Preliminary results of the culture study are obtained in 2-3 days, when under the microscope one can see characteristic arachnid microcolonies of A. israelii, A. gerencseriae or P. propionicum. Confirmation of preliminary microscopic or early culture diagnoses by unequivocal identification of a pathogenic actinomycete variety may take 14 days or more. This is necessary to reliably identify differences between the fermenting actinomycetes and morphologically similar contaminants obtained from the mucous membranes of the patient, as well as similar aerobic actinomycetes of the genera Nocardia, Actinomadura and Streptomyces. Detailed bacteriological analysis of concomitant microflora may also be useful for selecting the appropriate antibiotic therapy.
Molecular methods, such as genetic studies or polymerase chain reactions (PCR), are currently only being developed and may in the future be able to allow faster diagnosis of actinomycosis.

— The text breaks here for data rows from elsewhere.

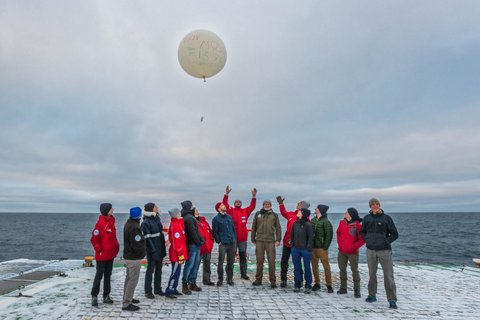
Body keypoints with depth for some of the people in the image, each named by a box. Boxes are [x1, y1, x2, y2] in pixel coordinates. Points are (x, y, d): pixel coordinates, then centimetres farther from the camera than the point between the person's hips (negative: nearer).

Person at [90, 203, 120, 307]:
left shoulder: (111, 221, 7)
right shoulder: (100, 223, -18)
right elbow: (94, 239, -18)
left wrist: (116, 247, 8)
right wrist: (99, 250, -14)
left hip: (111, 254, 8)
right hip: (102, 255, -8)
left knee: (108, 275, 13)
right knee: (99, 275, 3)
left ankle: (106, 296, 22)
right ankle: (94, 296, 17)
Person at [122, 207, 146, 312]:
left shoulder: (128, 223, 9)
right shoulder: (135, 227, -23)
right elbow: (137, 244, -23)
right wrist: (141, 253, -6)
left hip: (128, 256, 10)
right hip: (134, 258, -10)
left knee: (129, 278, 20)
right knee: (133, 280, -3)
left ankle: (127, 298, 33)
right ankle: (126, 304, 2)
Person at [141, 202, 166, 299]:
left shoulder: (156, 218, 9)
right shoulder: (145, 223, -14)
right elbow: (147, 238, -17)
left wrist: (163, 249, 12)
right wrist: (153, 251, -20)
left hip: (160, 248, 7)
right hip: (152, 249, -7)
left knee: (158, 269, 14)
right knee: (150, 269, 2)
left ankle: (157, 289, 26)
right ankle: (148, 291, 14)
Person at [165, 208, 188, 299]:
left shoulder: (177, 223, 11)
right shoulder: (176, 225, -20)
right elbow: (176, 242, -22)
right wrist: (180, 254, -20)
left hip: (177, 253, 10)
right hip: (176, 254, -10)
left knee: (177, 271, 16)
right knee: (175, 272, -3)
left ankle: (173, 289, 26)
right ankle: (169, 291, 4)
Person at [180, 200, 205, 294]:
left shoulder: (190, 217, 17)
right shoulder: (188, 218, -15)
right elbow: (192, 232, -19)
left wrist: (201, 239, 11)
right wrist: (198, 241, -11)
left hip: (196, 244, 10)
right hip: (192, 244, -10)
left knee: (196, 264, 14)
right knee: (190, 264, -4)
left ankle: (192, 283, 23)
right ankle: (185, 285, 3)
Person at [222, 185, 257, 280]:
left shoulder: (245, 211, 8)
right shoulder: (231, 211, 1)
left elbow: (252, 206, 0)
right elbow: (225, 204, -11)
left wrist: (254, 196, -10)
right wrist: (226, 194, -21)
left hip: (243, 238, 3)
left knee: (243, 257, 12)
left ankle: (243, 274, 23)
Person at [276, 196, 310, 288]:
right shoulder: (291, 214, 5)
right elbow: (284, 213, 27)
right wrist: (281, 204, 23)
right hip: (287, 242, 6)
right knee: (284, 262, 11)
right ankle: (283, 280, 23)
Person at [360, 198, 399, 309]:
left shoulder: (386, 218, -3)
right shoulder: (367, 218, 4)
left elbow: (395, 234, 2)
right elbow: (362, 232, 17)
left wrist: (386, 241, -7)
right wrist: (367, 240, 2)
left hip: (384, 250, -3)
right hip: (370, 250, 3)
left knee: (388, 275, -3)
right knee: (371, 274, 13)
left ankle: (392, 299, 6)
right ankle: (372, 295, 26)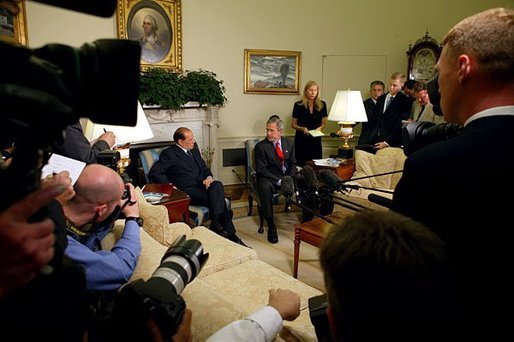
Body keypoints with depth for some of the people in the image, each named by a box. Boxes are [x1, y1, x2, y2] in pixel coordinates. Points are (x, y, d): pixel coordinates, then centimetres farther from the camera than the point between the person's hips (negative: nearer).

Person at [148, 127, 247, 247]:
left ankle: (216, 225, -27)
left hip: (202, 185, 6)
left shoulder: (194, 151, 22)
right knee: (217, 197, -29)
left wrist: (209, 177, 1)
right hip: (187, 191, -6)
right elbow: (154, 174, -7)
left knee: (217, 185, -29)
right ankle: (229, 232, -25)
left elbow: (205, 168, 25)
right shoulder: (169, 154, 0)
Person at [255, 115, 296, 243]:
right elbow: (261, 170, -11)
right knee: (265, 187, -38)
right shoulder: (261, 146, -6)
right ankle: (271, 227, -30)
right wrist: (278, 181, -20)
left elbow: (293, 164, 12)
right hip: (269, 178, -4)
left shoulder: (289, 143, 8)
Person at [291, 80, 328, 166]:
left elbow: (324, 123, 12)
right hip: (301, 140, -2)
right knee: (301, 165, -2)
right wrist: (302, 128, -16)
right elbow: (293, 125, 2)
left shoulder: (322, 105, 4)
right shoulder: (298, 105, -3)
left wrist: (320, 128, -9)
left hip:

Actinomycotic infection does not necessarily stimulate the humoral immune response, which can be detected by existing laboratory methods. However, none of the methods used with a wide variety of antigens used yielded satisfactory results due to sensitivity and specificity problems (Holmberg, Nord and Wadstrm 1975, Holmberg 1981, Persson and Holmberg 1985).

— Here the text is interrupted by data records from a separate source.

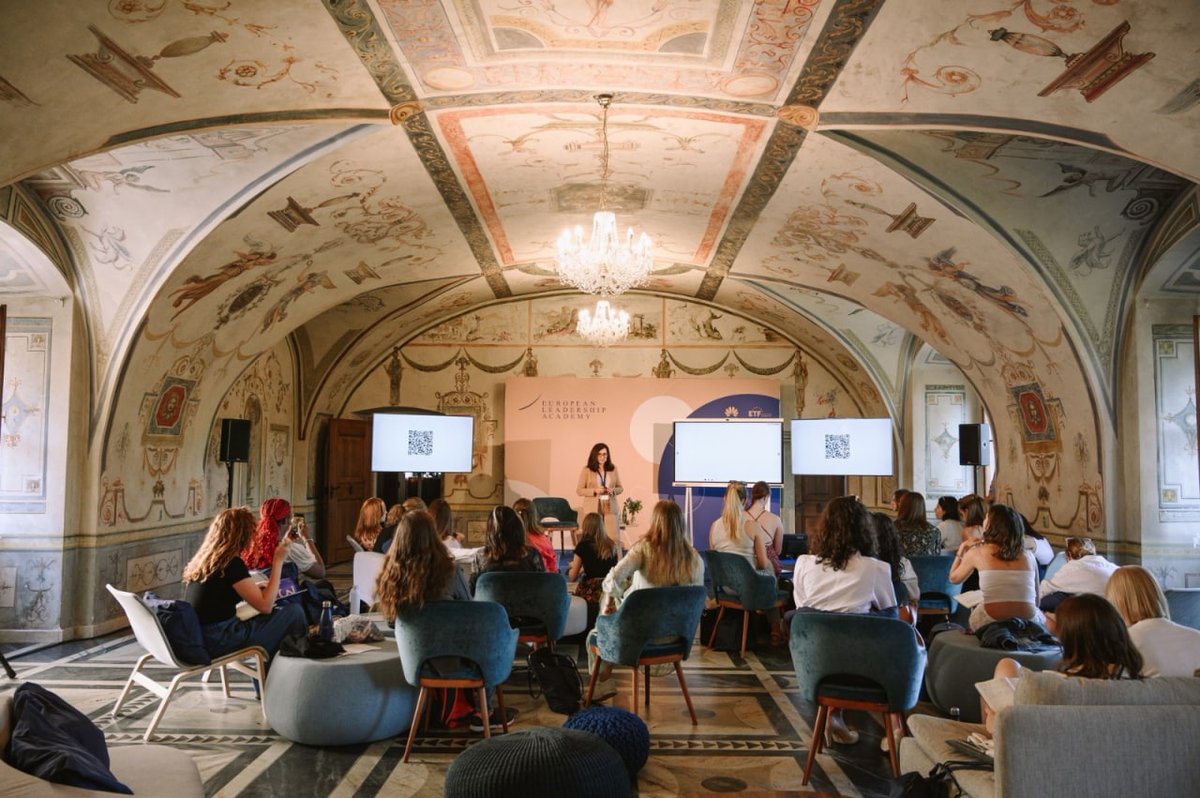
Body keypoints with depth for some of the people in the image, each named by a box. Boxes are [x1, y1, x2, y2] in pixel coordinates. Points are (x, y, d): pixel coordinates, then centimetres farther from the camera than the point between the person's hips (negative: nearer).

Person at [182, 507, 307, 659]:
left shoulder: (200, 560, 8)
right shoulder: (232, 563, -16)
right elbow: (265, 605, -16)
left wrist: (256, 586, 24)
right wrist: (278, 562, -11)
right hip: (220, 641, -9)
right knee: (294, 612, -4)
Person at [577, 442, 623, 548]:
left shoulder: (613, 469, 8)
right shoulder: (586, 470, -1)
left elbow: (620, 488, 13)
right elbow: (579, 490, -1)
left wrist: (613, 490, -10)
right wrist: (595, 491, -16)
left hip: (610, 507, 2)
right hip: (593, 508, -2)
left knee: (614, 538, -5)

Treatment of Abdominal Actinomycosis
The best results are obtained by a combination of etiotropic therapy (antibiotics) and immunotherapy (actinolysate). When the neck-maxillofacial form prescribed inside phenoxymethylpenicillin at 2 g / day and with a course of not less than 6 weeks. You can also prescribe tetracycline in large doses (0.75 g 4 times a day for 4 weeks or 3 g per day only in the first 10 days, and then 0.5 g 4 times a day for the next 18 days) . Erythromycin is prescribed 0.3 g 4 times a day for 6 weeks. With abdominal forms and with lung actinomycosis, large doses of benzylpenicillin (10,000,000 U / day or more) are administered intravenously for 1–1.5 months, followed by switching to phenoxy-methylpenicillin at a daily dose of 2–5 g for 2–5 months . With the layering of secondary infection (staphylococcus, anaerobic microflora) prescribed long courses of dicloxacillin or tetracycline antibiotics of the group, with anaerobic infection – metronidazole. For immunotherapy, actinolysate can be administered subcutaneously or intradermally, as well as intramuscularly. Under the skin and intramuscularly injected in 3 ml of actinolysate 2 times a week. In the course – 20-30 injections, the duration of the course is 3 months. With an abscess, empyema, surgical treatment is performed (dissection and drainage). When extensive damage to the lung tissue is sometimes resorted to lobectomy. Of the antibiotics, tetracyclines are the most effective, followed by phenoxymethylpenicillin and erythromycin less effective. Actinomycetes strains resistant to these antibiotics were not found.
Forecast. Without etiotropic treatment, the prognosis is serious. In abdominal actinomycosis, 50% of patients died, and all patients died in the thoracic. The cervico-maxillofacial actinomycosis was relatively easier. All this necessitates the early diagnosis and initiation of therapy before the development of severe anatomical damage. Given the possibility of relapse, convalescents should be under long-term observation (6-12 months).
Prevention of Abdominal Actinomycosis
Oral hygiene, timely dental treatment, inflammatory changes in the tonsils and oral mucosa. Specific prevention is not developed. Activities in the outbreak do not hold.